Artigo

Nossas medalhas de ouro

Por mais atletas que dediquem suas conquistas a seus animais, por mais pessoas que encontrem o sentido da vida em seus animais. Nós não humanizamos os animais. Na verdade, eles é que nos tornam mais humanos

Eventos esportivos são uma fonte segura de momentos emocionantes, dentro e fora das arenas. Quando se tem 10,5 mil atletas de 203 países competindo em jogos criados oito séculos antes da era comum, o manancial de lágrimas está garantido. Ainda mais se o cenário for uma das mais belas cidades da civilização ocidental. 

Entre os milhares de imagens produzidas, até agora, nas Olimpíadas de 2024, uma cativou particularmente quem convive com animais. É o da nadadora holandesa Sharon van Rouwendaal emergindo do Sena depois de 10km exaustivos. Mal pisou em terra firme, a medalhista de ouro na maratona aquática ergueu o braço, não em sinal de vitória, mas para mostrar uma patinha tatuada no pulso, para a qual ela aponta e, depois, beija.

A patinha era de Rio, o spitz de 8 anos que morreu há três meses. A perda do melhor amigo, cujo nome foi uma homenagem às Olimpíadas realizadas no Brasil em 2016, desestabilizou a atleta, que pensou em desistir de treinar.

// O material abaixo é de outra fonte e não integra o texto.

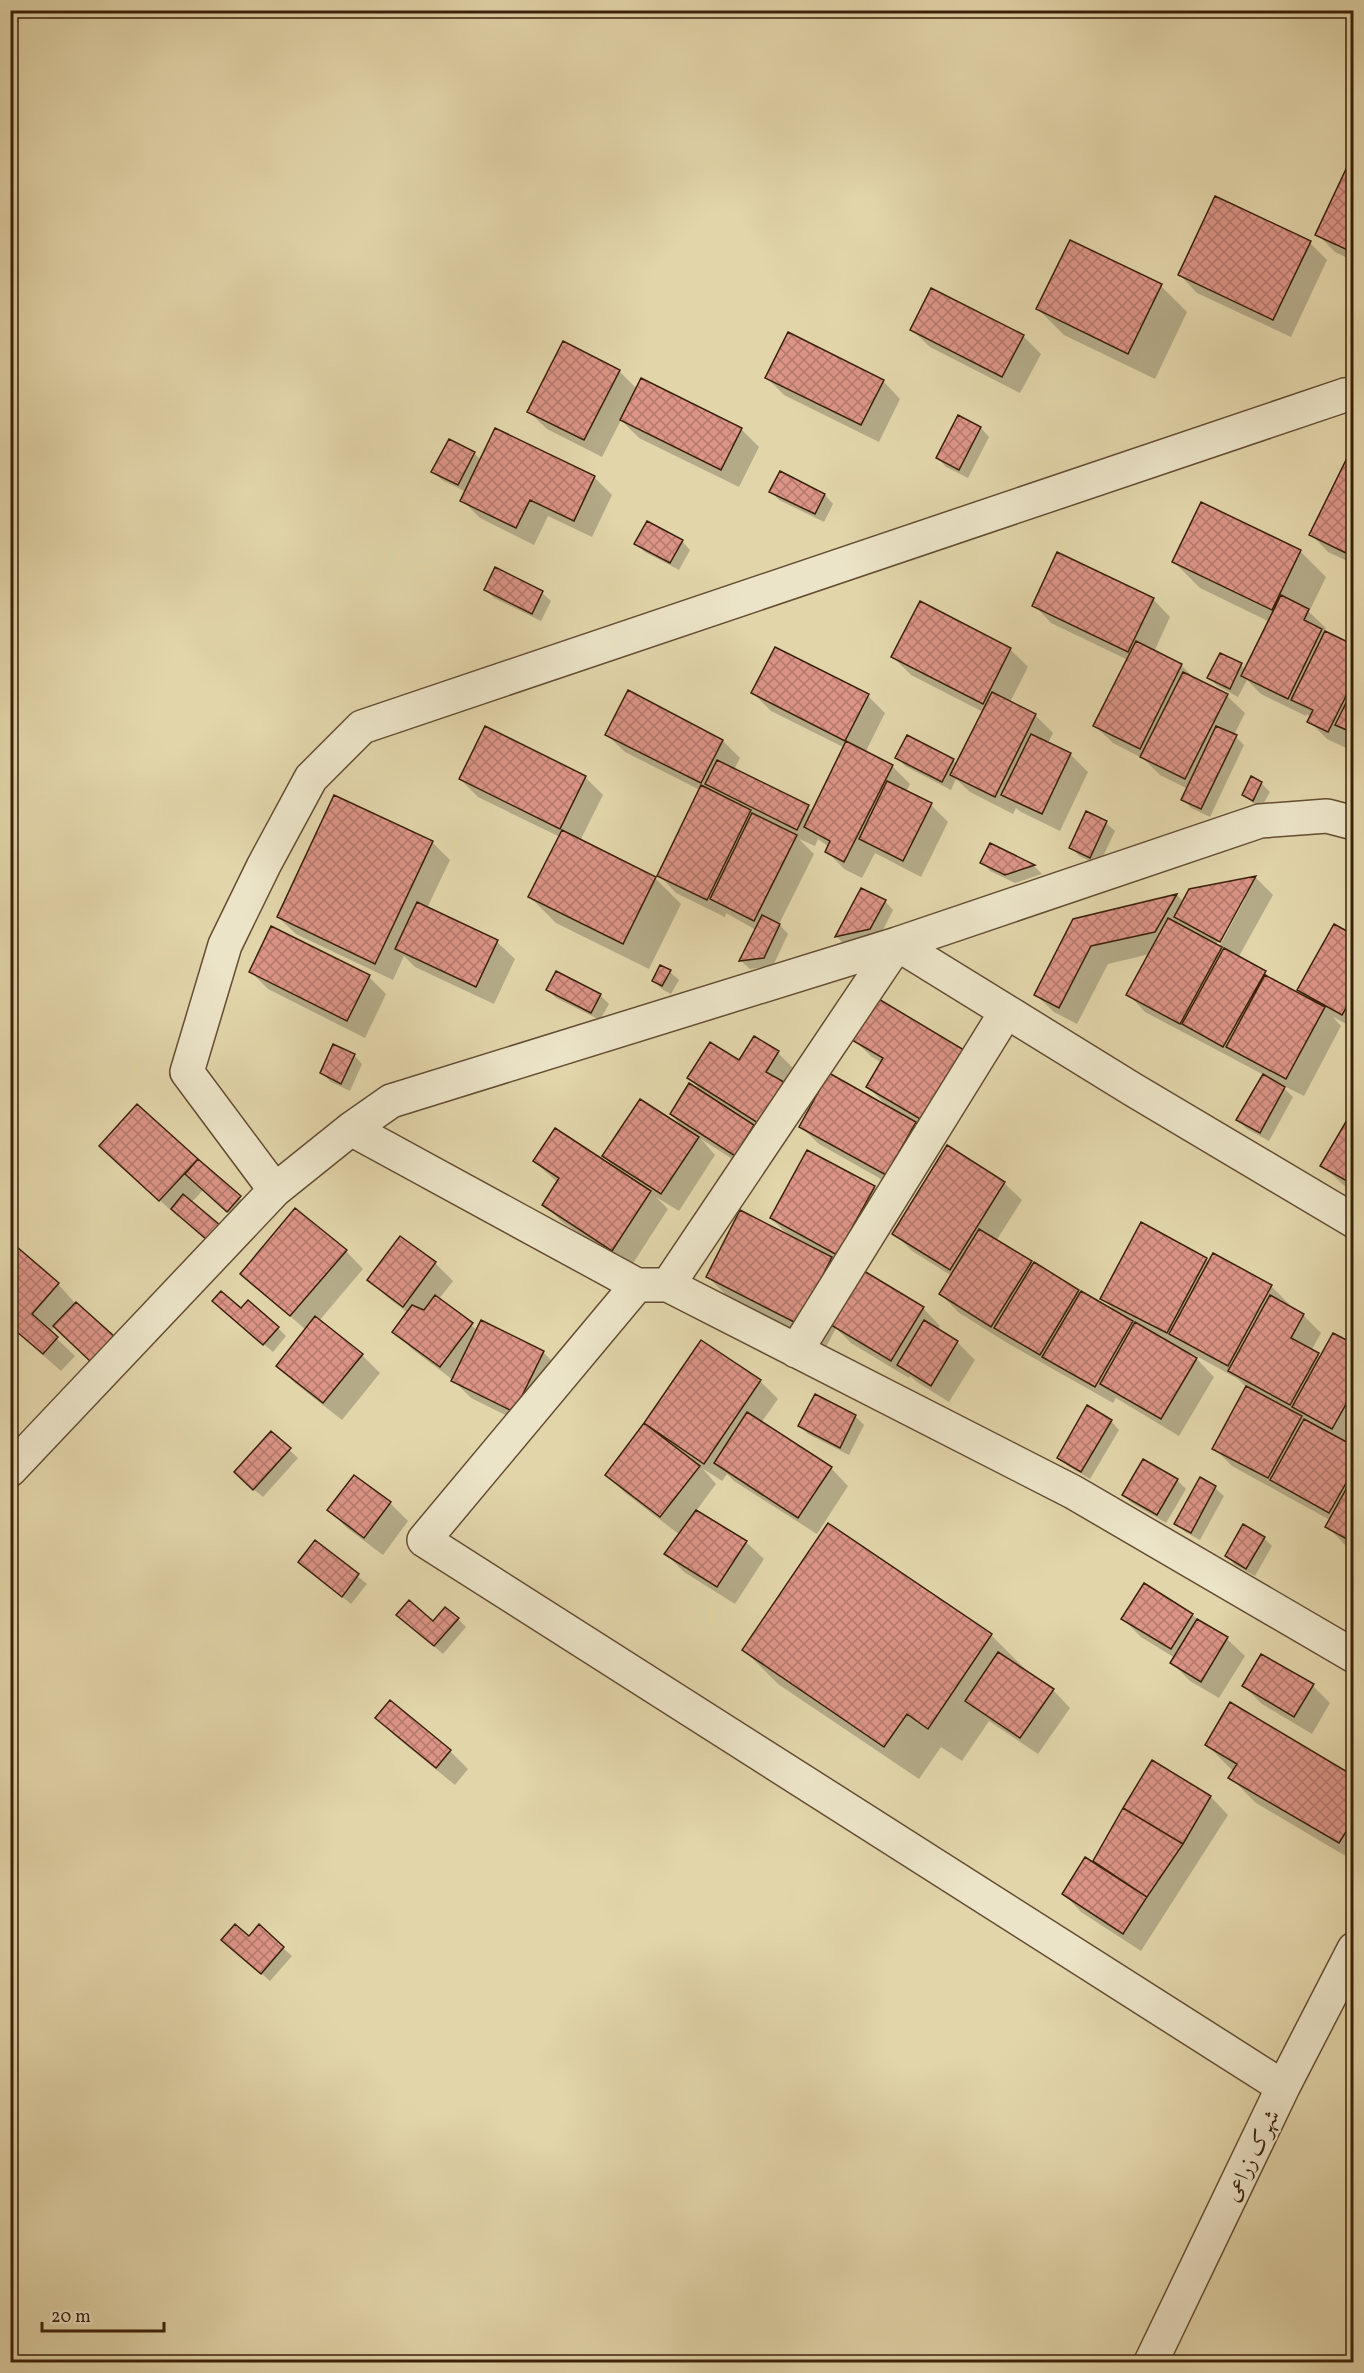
<svg xmlns="http://www.w3.org/2000/svg" width="1364" height="2373" font-family="Vollkorn,Amiri,serif">
	<style>
		.shadow { fill: #0003; fill-rule: evenodd }
		.building { fill: url(#building-cross-hatch); stroke: #3b200a; stroke-width: 1.5 }
		.lines { fill: none; stroke-linecap: round; stroke-linejoin: round }
		.minor-casing { stroke: #654d32; stroke-width: 36 }
		.minor { stroke: #ece4c8; stroke-width: 33 }
		.labels { text-anchor: middle; stroke-width: 4.5; stroke-linejoin: round; paint-order: stroke }
		.street-label { font-size: 22px; fill: #3b200a; stroke: #ece4c8 }
	</style>
	<defs>
		<pattern id="building-cross-hatch" width="8" height="8" patternUnits="userSpaceOnUse" patternTransform="scale(1.5)"><rect width="8" height="8" fill="#db9486"/><path d="M0 0l8 8M0 8l8-8" fill="none" stroke="#b3786c"/></pattern>
	</defs>
	<rect width="100%" height="100%" fill="#e2d5aa"/>
	<filter id="stains"><feTurbulence type="fractalNoise" baseFrequency=".00333" numOctaves="4"/><feColorMatrix values="0 0 0 0 .2 0 0 0 0 .09 0 0 0 0 .02 0 0 0 .5 -.17"/></filter>
	<radialGradient id="worn" r=".72"><stop offset=".6" stop-color="#630" stop-opacity="0"/><stop offset="1" stop-color="#630" stop-opacity=".3"/></radialGradient>
	<path class="shadow" d="M1317 234 1336 243V246L1354 254V261L1335 252Z
		M1071 242 1161 286 1187 312 1155 379 1064 335 1038 309Z
		M1310 243 1327 260 1291 337 1197 293 1180 275Z
		M912 330 1023 336 1041 354 1020 393 930 347Z
		M619 371 637 389 642 380 742 430 759 447 739 487 639 438 621 420 602 457 547 429 529 412Z
		M767 378 883 381 900 399 879 442 784 395Z
		M959 417 981 428 989 437 968 478 946 467 938 458Z
		M495 430 595 478 612 495 592 537 548 516 534 545 480 518 462 500 466 492 442 480 433 471 449 441 475 454 481 460Z
		M1354 463V564L1328 552 1311 534Z
		M780 473 825 495 833 504 824 522 779 500 771 491Z
		M682 541 690 550 679 570 645 552 636 543Z
		M1300 551 1326 577 1309 612 1326 628 1324 632 1354 647V741L1351 738 1346 748 1327 739 1309 721 1311 718 1307 714 1306 716 1261 694 1247 680 1238 697 1218 686 1209 678 1220 655 1241 665 1246 670 1270 622 1200 588 1174 562Z
		M486 590 542 593 551 601 541 621 494 598Z
		M1153 599 1170 617 1154 652 1181 665 1196 680 1227 696 1245 713 1234 735 1244 745 1210 817 1191 808 1183 799 1188 789 1160 775 1144 759 1113 743 1095 726 1128 660 1051 623 1034 605Z
		M1010 649 1028 667 1010 702 1035 715 1053 733 1048 743 1070 754 1088 772 1060 831 1021 812 1016 808 1013 814 970 792 956 779 951 790 905 766 897 757 953 760 957 764 983 712 911 675 893 657Z
		M753 693 868 696 885 713 865 753 892 766 910 784 906 792 931 805 948 822 921 877 875 853 862 878 844 869 827 851 829 847 818 839 815 846 799 839 814 854 779 924 788 934 773 966 750 969 741 961 756 930 726 913 725 917 676 893 659 875 700 790 625 752 607 735 723 741 740 758 734 770 808 807 813 812 845 748 771 711Z
		M585 777 603 795 580 841 655 878 681 904 649 969 556 923 530 897 560 837 478 797 460 779Z
		M1261 783 1270 792 1261 808 1253 803 1244 795Z
		M1087 813 1106 823 1115 831 1099 865 1079 856 1071 847Z
		M432 842 450 860 427 908 497 942 515 959 494 1004 415 967 404 956 393 980 296 934 278 917Z
		M990 845 1034 866 1042 874 1015 883 990 871 982 862Z
		M1255 877 1273 895 1238 958 1265 973 1273 981 1309 999 1299 990 1354 936V1028L1333 1017 1341 1026 1304 1096 1280 1084 1293 1097 1269 1141 1247 1129 1238 1120 1264 1075 1145 1012 1128 994 1150 954 1108 964 1077 1024 1054 1012 1036 995 1074 920 1177 895 1184 902ZM1241 899H1245L1218 949 1215 947Z
		M862 890 885 901 893 910 879 938 845 945 837 937Z
		M661 967 670 972 679 980 671 994 662 989 654 981Z
		M250 971 369 977 386 994 365 1038 268 989Z
		M548 990 600 995 609 1004 600 1020 556 998Z
		M877 1001 940 1137 915 1123 932 1141 904 1192 819 1144 801 1127 888 1107 868 1087 882 1063 872 1057 854 1040Z
		M778 1053 795 1070 753 1172 701 1139 715 1155 679 1211 656 1197 668 1209 630 1268 562 1222 544 1204 558 1183 534 1161 615 1169 604 1156 685 1130 671 1114 702 1092 689 1078Z
		M354 1055 362 1064 350 1091 331 1082 322 1073Z
		M137 1106 248 1206 236 1219 203 1190 178 1217 101 1146Z
		M1354 1111V1195L1322 1165Z
		M1004 1183 1022 1200 996 1241 1081 1293 1115 1311 1102 1298 1206 1259 1210 1262 1213 1255 1271 1286 1289 1304 1288 1307 1303 1315 1321 1333 1311 1351 1321 1357 1354 1346V1440L1350 1446 1354 1448V1549L1344 1544 1327 1526 1330 1520 1232 1466 1214 1448 1247 1388 1238 1379 1191 1353 1214 1377 1179 1436 1116 1398 1113 1403 1009 1344 958 1312 941 1294 952 1276 912 1251 894 1233Z
		M874 1187 891 1205 855 1271 923 1308 940 1326 938 1330 957 1342 975 1360 949 1402 917 1382 910 1376 909 1378 851 1343 836 1328 825 1349 734 1303 708 1277 790 1237 771 1218Z
		M346 1251 363 1269 319 1321 362 1355 380 1373 342 1420 295 1383 278 1366 306 1330 242 1274Z
		M435 1263 453 1281 439 1299 478 1331 543 1352 561 1370 532 1428 471 1398 453 1380 412 1349 394 1331 408 1313 387 1297 369 1280Z
		M58 1284 75 1303 121 1346 55 1326 50 1332 75 1356 61 1371 10 1326Z
		M222 1310H241L278 1328 286 1336 273 1352Z
		M702 1342 760 1381 778 1399 761 1423 831 1468 848 1486 817 1534 734 1481 727 1474 722 1481 702 1468 716 1484 696 1511 746 1542 764 1559 735 1604 684 1572 666 1554 680 1535 624 1492 607 1475 645 1424Z
		M815 1396 855 1416 864 1425 849 1455 808 1434 800 1426Z
		M1111 1421 1119 1430 1090 1479 1068 1466 1059 1457Z
		M271 1433 298 1458 263 1497 244 1481Z
		M354 1477 390 1503 408 1521 383 1555 347 1528 329 1510Z
		M1200 1479 1215 1488 1224 1496 1200 1540 1185 1532 1176 1523Z
		M1177 1480 1186 1489 1166 1523 1132 1503 1123 1495Z
		M829 1525 991 1635 1025 1669 1024 1671 1053 1690 1070 1708 1038 1754 989 1721 962 1761 941 1747 919 1779 778 1684 744 1650Z
		M1264 1538 1272 1546 1255 1576 1235 1565 1227 1556Z
		M316 1542 367 1584 351 1604 300 1562Z
		M1192 1615 1227 1639 1245 1656 1219 1698 1190 1681 1172 1663 1175 1658 1141 1637 1123 1619Z
		M458 1619 466 1627 443 1654 407 1623H433Z
		M1354 1626V1639L1349 1634Z
		M1244 1686H1313L1330 1703 1312 1734 1262 1704Z
		M377 1718 450 1751 468 1769 455 1785 395 1736Z
		M1207 1745 1354 1778V1861L1256 1803 1230 1777 1234 1772Z
		M1152 1762 1211 1797 1228 1815 1141 1951 1081 1912 1064 1894 1093 1864Z
		M249 1938 283 1948 292 1956 270 1981 232 1948Z"/>
	<path class="building" d="M1354 152V253L1315 235Z
		M1215 196 1311 241 1273 320 1178 275Z
		M1070 240 1162 284 1128 354 1036 309Z
		M931 288 1024 335 1002 377 910 330Z
		M788 332 884 380 861 425 765 378Z
		M563 341 620 370 584 440 527 412Z
		M641 378 742 428 721 470 620 420Z
		M958 415 981 427 959 470 936 458Z
		M495 428 595 476 574 521 530 500 516 528 460 501Z
		M449 439 475 452 458 485 431 472Z
		M1347 458 1354 461V557L1309 535Z
		M780 471 825 494 815 514 769 492Z
		M1201 502 1301 550 1272 610 1172 562Z
		M647 521 683 540 670 563 634 544Z
		M1057 552 1154 598 1128 652 1032 606Z
		M495 567 543 591 532 614 484 590Z
		M1281 595 1309 609 1304 620 1322 629 1288 699 1241 676Z
		M920 601 1011 648 983 704 891 657Z
		M1325 631 1354 645V680L1328 732 1307 722 1313 710 1291 700Z
		M1136 641 1182 664 1140 749 1093 726Z
		M775 647 869 694 845 741 751 693Z
		M1220 653 1242 663 1230 689 1207 678Z
		M1183 672 1228 694 1185 779 1140 757Z
		M1354 687V733L1335 725Z
		M628 690 723 740 701 783 605 735Z
		M992 692 1036 714 995 797 950 775Z
		M485 726 586 776 560 829 459 779Z
		M1216 726 1237 735 1201 809 1181 800Z
		M1031 734 1071 753 1042 814 1001 795Z
		M907 735 954 759 942 782 895 758Z
		M846 741 893 765 844 862 825 852 830 841 804 827Z
		M717 760 809 805 797 830 705 784Z
		M1251 776 1262 782 1253 801 1242 795Z
		M887 781 932 803 903 861 859 839Z
		M701 785 751 810 707 900 657 876Z
		M334 795 433 841 375 964 277 917Z
		M1086 811 1107 821 1090 858 1069 848Z
		M752 813 797 835 754 921 710 899Z
		M562 830 656 877 623 944 528 897Z
		M990 843 1035 865 1005 875 980 863Z
		M1256 876 1220 942 1174 917 1189 889Z
		M861 888 886 900 870 929 835 937Z
		M1177 894 1155 932 1091 946 1059 1008 1034 995 1073 919Z
		M417 902 498 940 476 987 395 949Z
		M762 915 780 924 764 958 739 961Z
		M1168 918 1222 947 1180 1024 1126 995Z
		M1334 924 1354 935V995L1342 1015 1297 990Z
		M271 926 370 975 347 1021 249 972Z
		M1224 948 1266 971 1223 1047 1182 1024Z
		M660 965 671 970 662 986 652 981Z
		M556 971 601 994 591 1013 546 990Z
		M1265 975 1325 1007 1286 1079 1226 1047Z
		M877 998 964 1050 922 1120 866 1087 883 1058 852 1040Z
		M754 1036 779 1051 766 1072 784 1082 758 1123 687 1078 710 1042 739 1060Z
		M333 1044 355 1054 341 1084 320 1073Z
		M829 1073 916 1122 886 1175 799 1127Z
		M1263 1074 1285 1087 1260 1133 1236 1120Z
		M689 1083 754 1125 735 1156 670 1114Z
		M640 1099 699 1137 661 1194 602 1156Z
		M137 1104 198 1159 159 1201 99 1146Z
		M1354 1108V1185L1320 1166Z
		M555 1128 651 1191 612 1251 542 1205 559 1178 533 1161Z
		M947 1145 1005 1182 950 1270 892 1234Z
		M807 1150 875 1186 837 1255 770 1218Z
		M198 1159 241 1196 227 1212 185 1174Z
		M183 1194 220 1225 207 1240 171 1209Z
		M295 1208 347 1250 290 1316 240 1274Z
		M740 1210 832 1257 798 1324 706 1277Z
		M1141 1222 1207 1258 1167 1333 1100 1299Z
		M979 1229 1032 1261 991 1327 939 1294Z
		M400 1236 436 1262 403 1307 367 1280Z
		M17 1247 59 1283 32 1314 58 1337 43 1354 10 1326V1254Z
		M1213 1253 1272 1285 1228 1366 1169 1334Z
		M1034 1262 1079 1290 1040 1355 994 1328Z
		M864 1271 924 1307 891 1361 831 1325Z
		M221 1291 241 1308 248 1300 279 1327 263 1345 212 1301Z
		M1081 1291 1133 1321 1095 1387 1042 1357Z
		M435 1295 473 1323 440 1367 392 1332 412 1305 424 1310Z
		M1270 1295 1304 1314 1291 1338 1319 1353 1290 1405 1228 1371Z
		M76 1302 114 1336 91 1362 53 1326Z
		M315 1316 363 1354 323 1403 276 1366Z
		M481 1320 544 1351 514 1412 451 1381Z
		M924 1320 958 1341 931 1386 897 1365Z
		M1135 1322 1197 1358 1161 1419 1100 1384Z
		M1333 1333 1354 1344V1390L1332 1429 1292 1407Z
		M701 1340 761 1380 704 1464 644 1423Z
		M1246 1386 1302 1416 1268 1478 1212 1449Z
		M815 1394 856 1415 840 1448 798 1426Z
		M1087 1405 1112 1420 1081 1472 1057 1458Z
		M747 1412 832 1467 798 1518 714 1463Z
		M1304 1419 1354 1446V1469L1329 1513 1270 1480Z
		M644 1423 700 1466 660 1517 605 1475Z
		M271 1431 291 1448 253 1490 234 1472Z
		M1143 1459 1178 1479 1157 1515 1122 1495Z
		M354 1475 391 1502 364 1538 327 1510Z
		M1354 1475V1543L1325 1527Z
		M1200 1477 1216 1486 1191 1533 1174 1524Z
		M696 1510 747 1541 717 1587 664 1554Z
		M828 1523 992 1634 928 1729 907 1714 884 1747 742 1650Z
		M1243 1524 1265 1537 1246 1569 1225 1556Z
		M315 1540 359 1574 342 1597 298 1562Z
		M1144 1583 1193 1614 1171 1649 1121 1619Z
		M409 1600 433 1621 445 1607 459 1618 434 1646 396 1615Z
		M1197 1619 1228 1637 1201 1682 1170 1663Z
		M998 1652 1054 1689 1020 1738 965 1701Z
		M1261 1654 1314 1684 1294 1717 1242 1686Z
		M390 1700 451 1750 436 1768 375 1718Z
		M1230 1702 1354 1776V1819L1339 1843 1228 1778 1237 1764 1205 1745Z
		M1152 1760 1211 1796 1183 1844 1123 1808Z
		M1123 1808 1183 1844 1147 1897 1093 1861Z
		M1085 1857 1147 1897 1123 1934 1062 1894Z
		M235 1924 249 1936 259 1924 284 1947 261 1974 221 1940Z"/>
	<g class="lines">
		<defs>
			<path id="minor" d="M1354 394 1345 395 362 727 311 778 264 865 225 945 187 1072 275 1190 351 1129 391 1101 897 944 1260 821 1327 816 1354 823
				M351 1129 637 1285H668L1073 1492 1354 1656
				M637 1285 424 1540 1283 2087
				M668 1285 897 944 1132 1089 1354 1221
				M796 1351 1006 1012
				M10 1470 275 1190
				M1151 2362 1283 2087 1354 1949"/>
		</defs>
		<use href="#minor" class="minor-casing"/>
		<use href="#minor" class="minor"/>
	</g>
	<g class="labels">
		<g class="street-label">
			<text transform="translate(1251 2155) rotate(-64)" y="8">شهرک زراعی</text>
		</g>
	</g>
	<rect width="1364" height="2373" fill="none" stroke="#e2d5aa" stroke-width="36"/>
	<rect x="12" y="12" width="1340" height="2349" fill="none" stroke="#3b200a" stroke-width="3"/>
	<rect x="18" y="18" width="1328" height="2337" fill="none" stroke="#3b200a" stroke-width="1.5"/>
	<path d="M42 2322v9h122v-9" fill="none" stroke="#3b200a" stroke-width="3"/>
	<text x="51" y="2322" font-size="18" fill="#3b200a" stroke="#ece4c8" stroke-width="4.5" paint-order="stroke">20 m</text>
	<rect width="100%" height="100%" filter="url(#stains)"/>
	<rect width="100%" height="100%" fill="url(#worn)"/>
</svg>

O pai, então, a estimulou. "Faça pelo Rio." E foi com a gana de quem, mais do que medalha, queria homenagear o companheiro de quatro patas, que Sharon van Rouwendaal chegou em primeiro lugar. "Eu sabia que não o traria de volta, mas nadei por ele."

Há ainda quem se horrorize com os laços que unem animais domésticos e seres humanos. Que critique quem chore por eles, quem os priorize, quem se declara "mãe" e "pai" dos bichinhos. Com certeza, há quem ache bobagem uma atleta dedicar ao cachorro o símbolo máximo de sua conquista profissional. 

Tenho um salsichinha de 13 anos chamado Bento. Foi um dos primeiros de Brasília a frequentar creche canina, tem carrinho para passear, que o carrega quando as patinhas idosas falham em um passeio mais longo. Ele come comida natural, feita por mim; usa canabidiol para tratar disfunção cognitiva (o "Alzheimer canino"), sobe no sofá e dorme na cama. E receberá tudo o que eu puder proporcionar até quando tiver a honra e o privilégio da companhia dele. 

A ciência cada vez mais explica a conexão entre seres humanos e animais — estudos demonstraram, por exemplo, que cães e suas tutoras produzem mais oxitocina, o "hormônio do amor", quando estão juntos. As pesquisas também indicam que só estamos começando a entender a complexidade das emoções desses seres tão especiais. Na semana passada, um artigo sugeriu que gatos sofrem quando outros bichinhos da casa morrem.

Graças aos passeios com Bento, convivo com pessoas que jamais conheceria não fosse o "vínculo canino". Já vi muita gente se mobilizando para ajudar não só os cães, mas os tutores do grupinho que formamos para socializar nossos cachorros. Recentemente, um dos frequentadores, que tem autismo, contou que o dachshund que adotou deu novo sentido à vida dele.

Por mais atletas que dediquem suas conquistas a seus animais, por mais gente que faça amizade por causa de seus animais, por mais pessoas que encontrem o sentido da vida em seus animais. Não, nós não humanizamos os animais. Na verdade, eles é que nos tornam mais humanos.